People often say ‘the greater the challenge, the greater the opportunity’, particularly in this industry. Not when it comes to the climate emergency, though. ‘The greater the challenge, the greater the threat’ is the more likely refrain.

Liz Hamson leader

Liz Hamson, editor

As Property Week and UKGBC kick off the third year of our Climate Crisis Challenge campaign, the reality is that while we may finally be emerging from the Covid pandemic, we can add to the swirling vortex of ongoing distractions a whole bunch of new ones, such as soaring energy costs, rising inflation and interest rates and Ukraine-Russia tensions. The climate emergency is now just one of many crises, albeit the biggest.

It is no surprise that new research conducted by European ESG data intelligence firm Deepki shows that 36% of UK commercial real estate professionals feel the ESG ambition of the organisations they work for is minimal or, worse, lagging, with no active ESG strategy in place, and that just 14% see their organisations as ESG pioneers.

This year marks a critical juncture for the climate agenda as we square up not just to the escalating ‘cost-of-living crisis’ but to the ‘cost-of-doing-business crisis’. That is why, for the third year of the Climate Crisis Challenge, we have set our most ambitious goals yet.

As in previous years, we are urging the industry to follow the likes of Primary Health Properties in introducing net zero targets – this week, it announced the launch of its Net Zero Carbon Framework. However, to reflect the raft of new challenges and threats, we are also calling on the industry to ‘reduce in-use’ energy and urging government to align the Planning Bill with climate objectives in the Climate Change Act. We also want to establish how much progress the industry has made to date, which is why in this year’s survey, we are asking you to share what your organisations are doing as well as how your attitudes towards the crisis are changing.

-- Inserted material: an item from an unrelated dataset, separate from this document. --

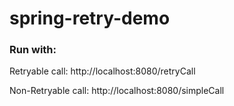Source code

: # spring-retry-demo

### Run with:

Retryable call: http://localhost:8080/retryCall

Non-Retryable call: http://localhost:8080/simpleCall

Much has been achieved in the first two years of the campaign, but as UKGBC chief executive Julie Hirigoyen notes, we must go “further and faster”. On the plus side, she argues, almost 90% of global emissions are covered by a net zero pledge. On the minus, the current pace of climate change will only deliver a 60% reduction in carbon dioxide levels on 1990 levels by 2050, and more than half a million UK properties will be at high risk due to extreme weather conditions.

Hirigoyen throws down the gauntlet to the industry to measure and disclose, integrate a robust pathway to net zero and radically collaborate. JLL EMEA global head of sustainability services and ESG Guy Grainger also called for radical collaboration on the climate when I interviewed him recently.

They are right about the need for radical action. If year one of the Climate Crisis Challenge was about raising awareness or the ‘why’, and year two was about preaching to the unconverted and the ‘how’, year three is very much about the ‘what’ – and radical collaboration will be critical to delivering the best practice we aim to showcase this year.

We are not showcasing best practice to encourage you to show off. We are showcasing it to ensure that all those fine words of year one and two turn into meaningful action in year three – and that businesses small as well as large join lead Climate Crisis Challenge partners Argent, Barclays and Mishcon de Reya and supporting partner chapmanbdsp, on the journey to net zero.

Only then can the threat be turned into opportunity.